- President: Vincenzo Matteucci
- Secretary: Franco Bampi
- Environment responsible: Flavio Gaggero
- Founded: 14 January 2001
- Dissolved: 2015
- Headquarters: Via XX Settembre 21/7 16121 Genoa
- Ideology: Ligurian independence
- European affiliation: None
- European Parliament group: None
- International affiliation: None

Website
- http://www.mil2002.org

= Ligurian Independentist Movement =

The Ligurian Independentist Movement (Movimento Indipendentista Ligure, M.I.L.) was a regional political party in Italy.

It was founded in Genoa on 14 January 2001 by a group of citizens, some of them from the Ligurian Lega Nord, belonging to different social classes. Their intent is to recognize the rights to independence from Italian Republic of the populations living in the territory of the former Republic of Genoa. Such Republic became the Ligurian Republic in 1797, it was incorporated in French Empire by Napoleon Bonaparte in 1805, and finally it was annexed to the Kingdom of Sardinia after Congress of Vienna in 1815.

The movement considers that the annexation of the Republic (reconstituted for a brief period in the 1815) to the Kingdom of Sardinia is illegal. In fact, such cancellation would be made without any ratification by the lawful outgoing government, and the following annexation would occur in the absence of any pronouncement of the population, unlike the subsequent annexations of territories that led to the formation of the Kingdom of Italy, sanctioned by popular vote.

== Characteristics and purposes of the movement ==
The movement declared itself cross-party because it considered independence a value of all the people, without care of the party in which everyone can identify.

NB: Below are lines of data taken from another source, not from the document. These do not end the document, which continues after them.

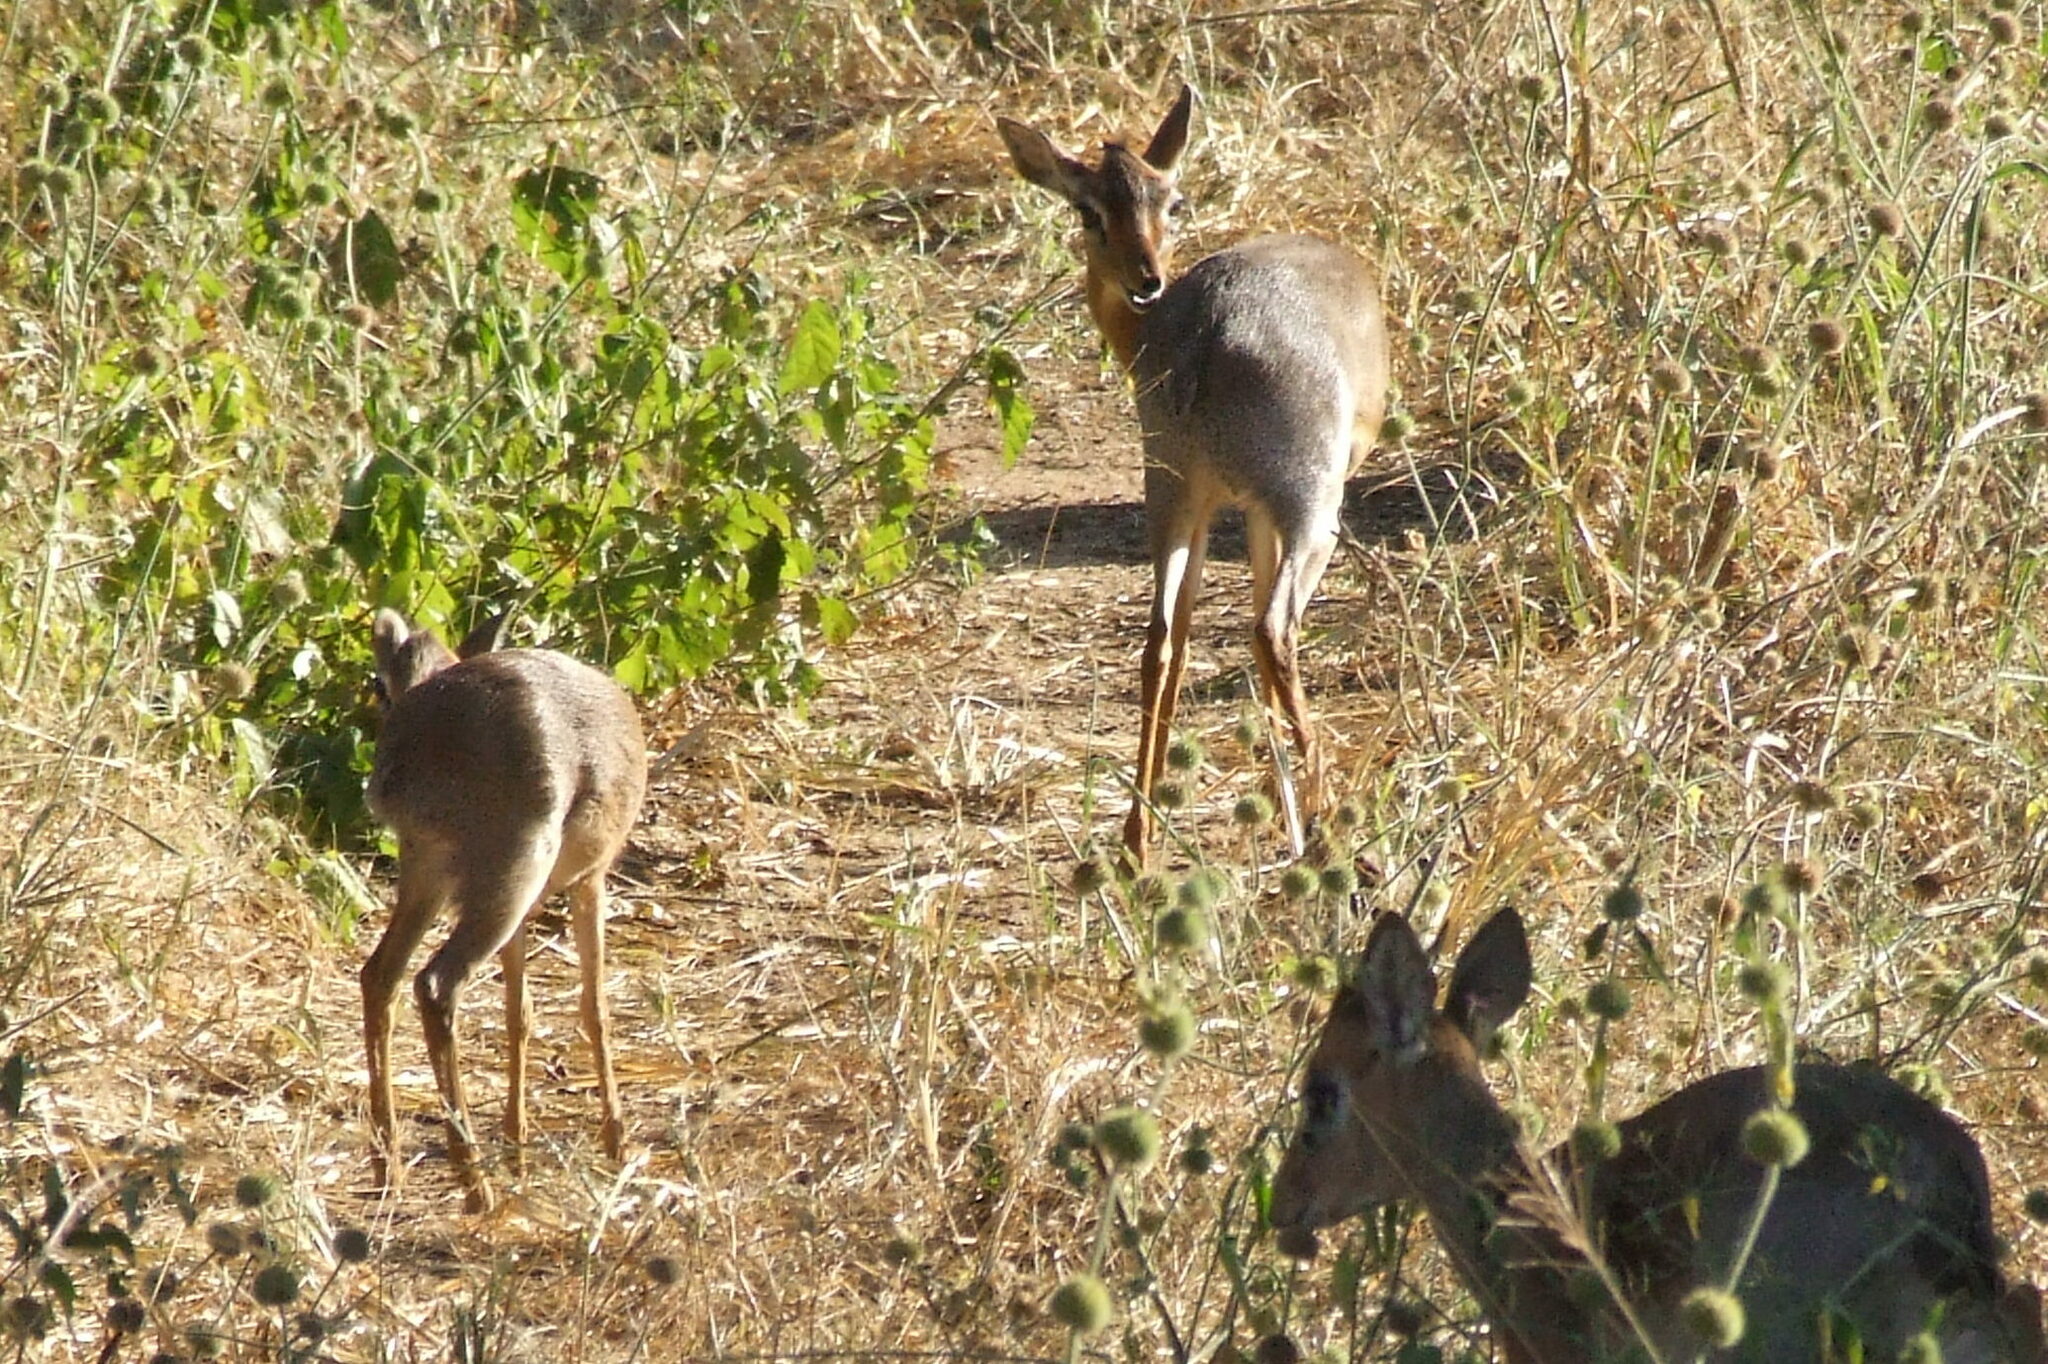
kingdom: Animalia
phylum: Chordata
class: Mammalia
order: Artiodactyla
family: Bovidae
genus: Madoqua
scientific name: Madoqua
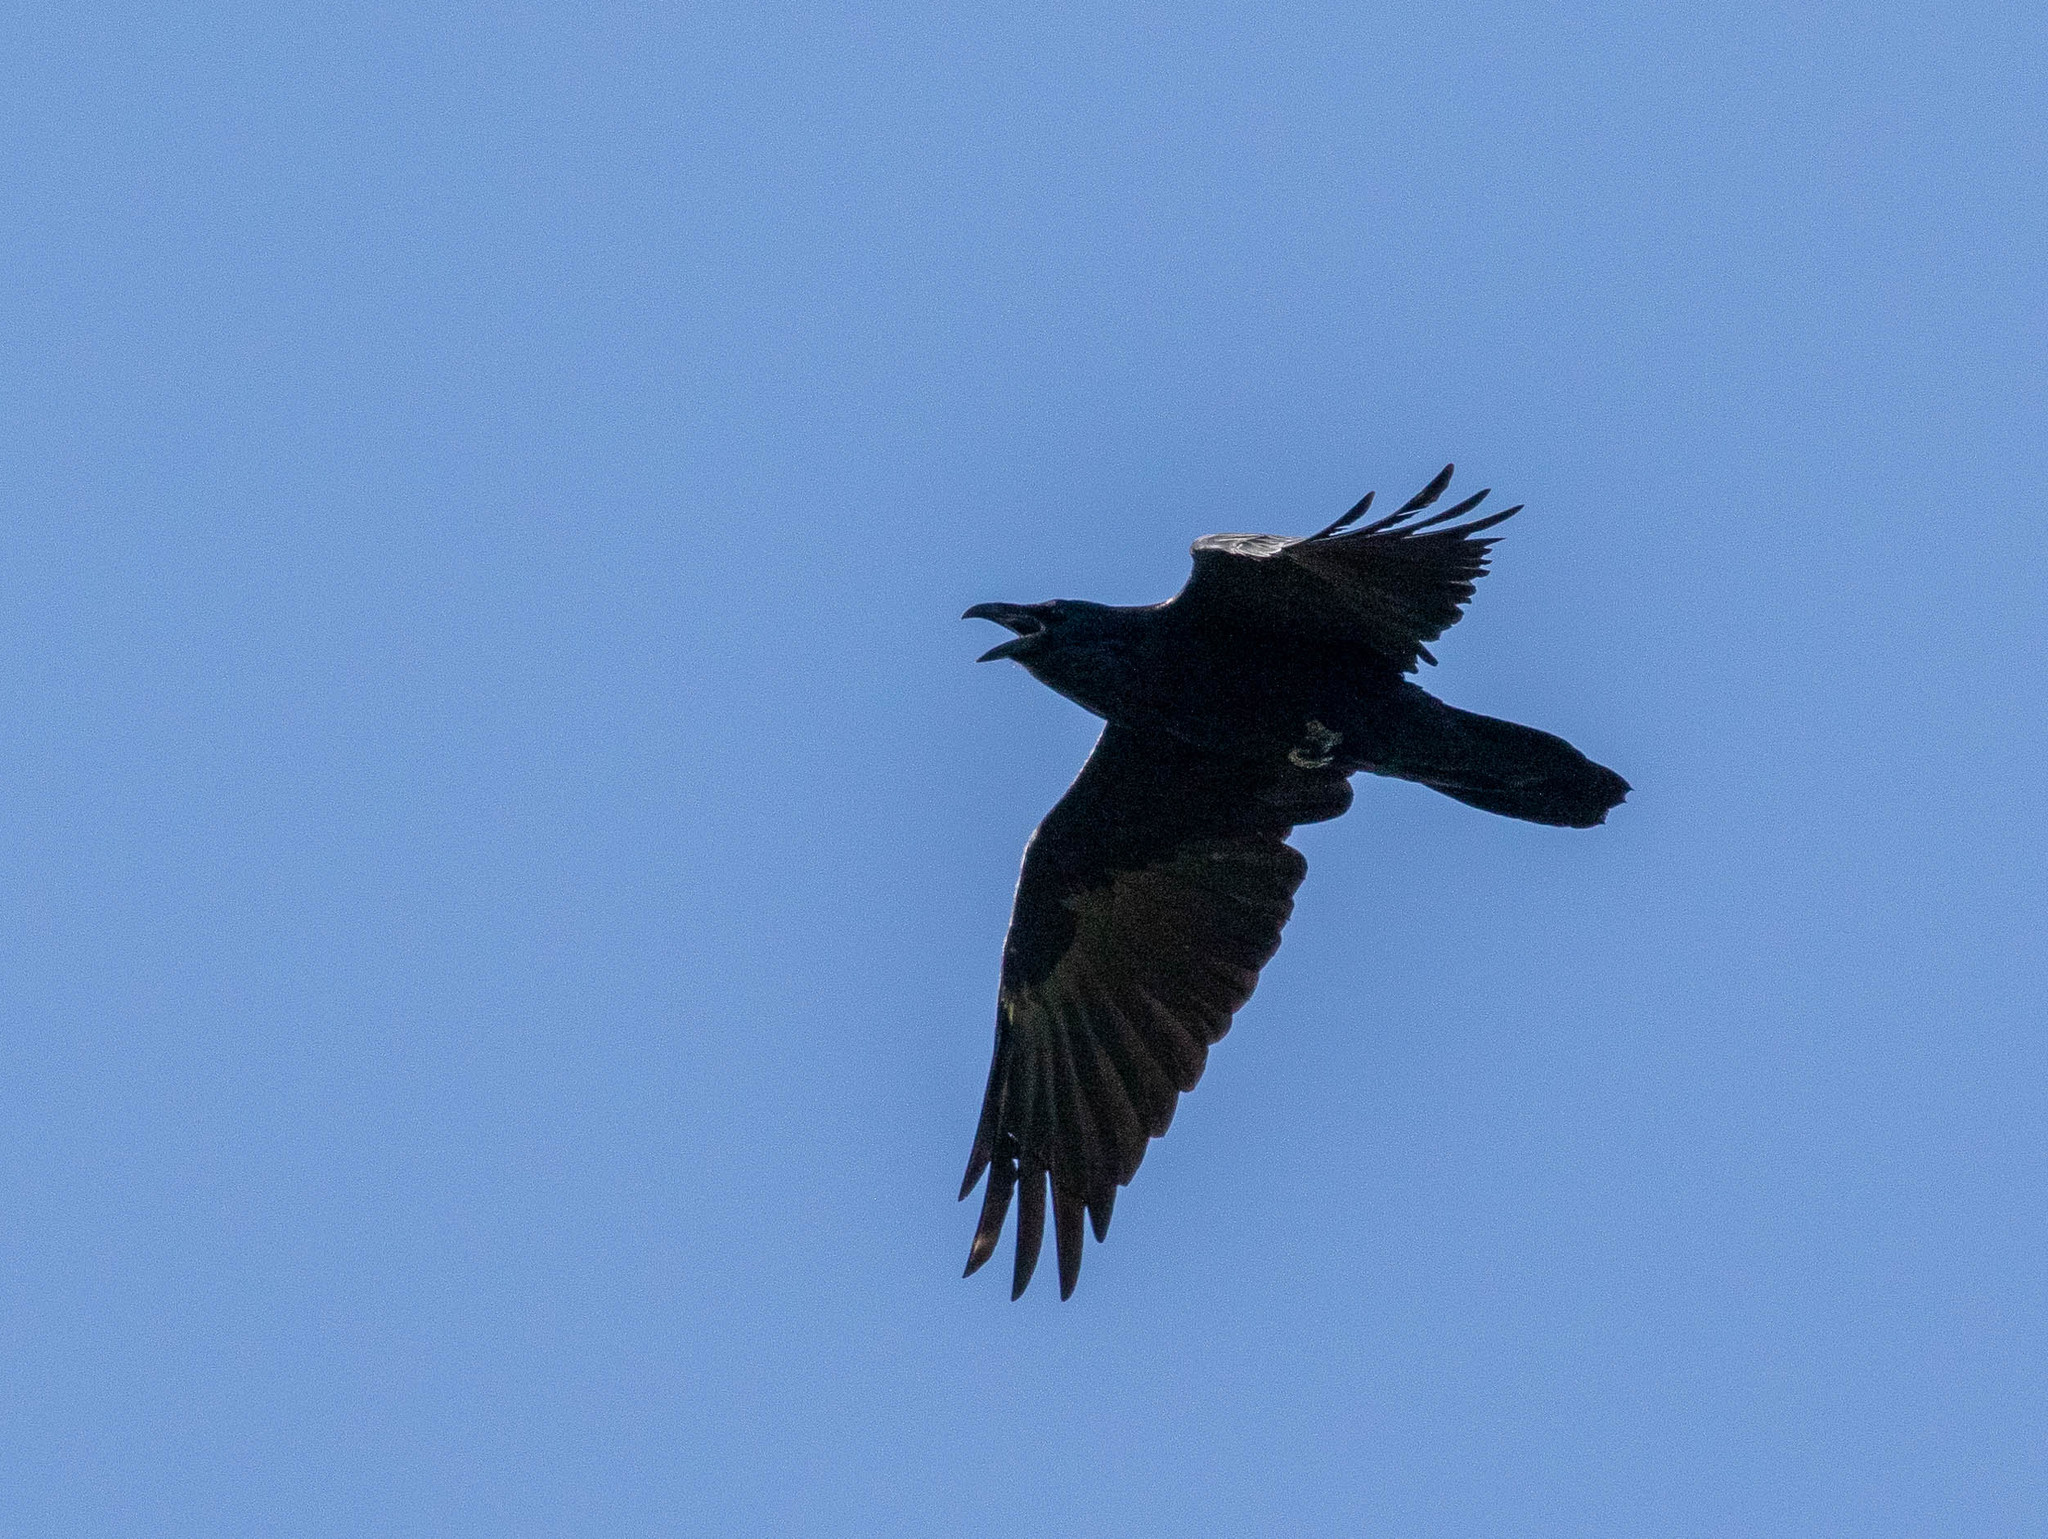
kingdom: Animalia
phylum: Chordata
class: Aves
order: Passeriformes
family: Corvidae
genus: Corvus
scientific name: Corvus corax
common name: Common raven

The movement did not define itself secessionist, because it did not recognize the legitimacy of the annexation to the Kingdom of Sardinia before, and Kingdom of Italy. According to this assumption, Liguria would keep the right to its independence. The claim is based on the principle that the rights of peoples are inalienable and on the following reasons:
- Annexation to House of Savoy, attested by the Congress of Vienna in late 1814, and became operational on January 7, 1815, would be in breach of same purpose for which it was called the Congress (restore sovereignties existed prior to the year 1797) and with the firm opposition of the legitimate and sovereign government of the Republic of Genoa;
- This illegality would not have been remedied by any plebiscite of annexation, neither to the Kingdom of Sardinia nor to the Kingdom of Italy. Plebiscites, however, were made to vote in the other Italian regions.

Independent Liguria suggested by the movement should be a Federal Republic, which would ensure the maximum autonomy to all Ligurian communities, on the model of the Swiss Confederation.

The area concerned to the independence instance is the territory of the former Republic of Genoa, which includes the current Liguria and the lands, called Oltregiogo Ligure that have been assigned to the Province of Alessandria and Piedmont by Rattazzi Law in 1859 and the island of Capraia assigned to the Province of Livorno as a result of the Royal Decree No. 2111 dated 15 November 1925. Ligurian people is intended as consisting not on ethnic or birth base, but by all people who choose to live in the lands of Liguria.

The four core values that the movement aims to support are: democracy, non-violence, pacifism, solidarity. Additional values inspiring the movement are:
- Centrality and importance of work.
- Solidarity and protection of the weakest.
- Absolute separation between Church and civil power.
- Religious tolerance and ostracism to any fundamentalism.
- Republican government.
- Ligurian internal system federalist, light and with little bureaucracy.
- Supervision on the work of the ruling class
- Political organization based on the rejection of tyranny.

== Activities ==
The main activity of the movement was the promotion of traditions, especially cultural and historical, of the Ligurian territory and exploitation of specific features, particularly language, of its community. Furthermore, movement was working with local institutions (Region, Provinces, Municipalities) for their recognition of inalienable Liguria's rights, and for issues related to daily battles and about the territory.

The movement uses various means to show its activities and achievements, such as leaflets, mailing list and propaganda activities by groups of volunteers.

Among the results: the naming of a square of Genoa dedicated to the former Republic of Genoa, and the posting of a plaque on the monument to Vittorio Emanuele II, which explains the role that the king had during the Revolt of Genoa in 1849.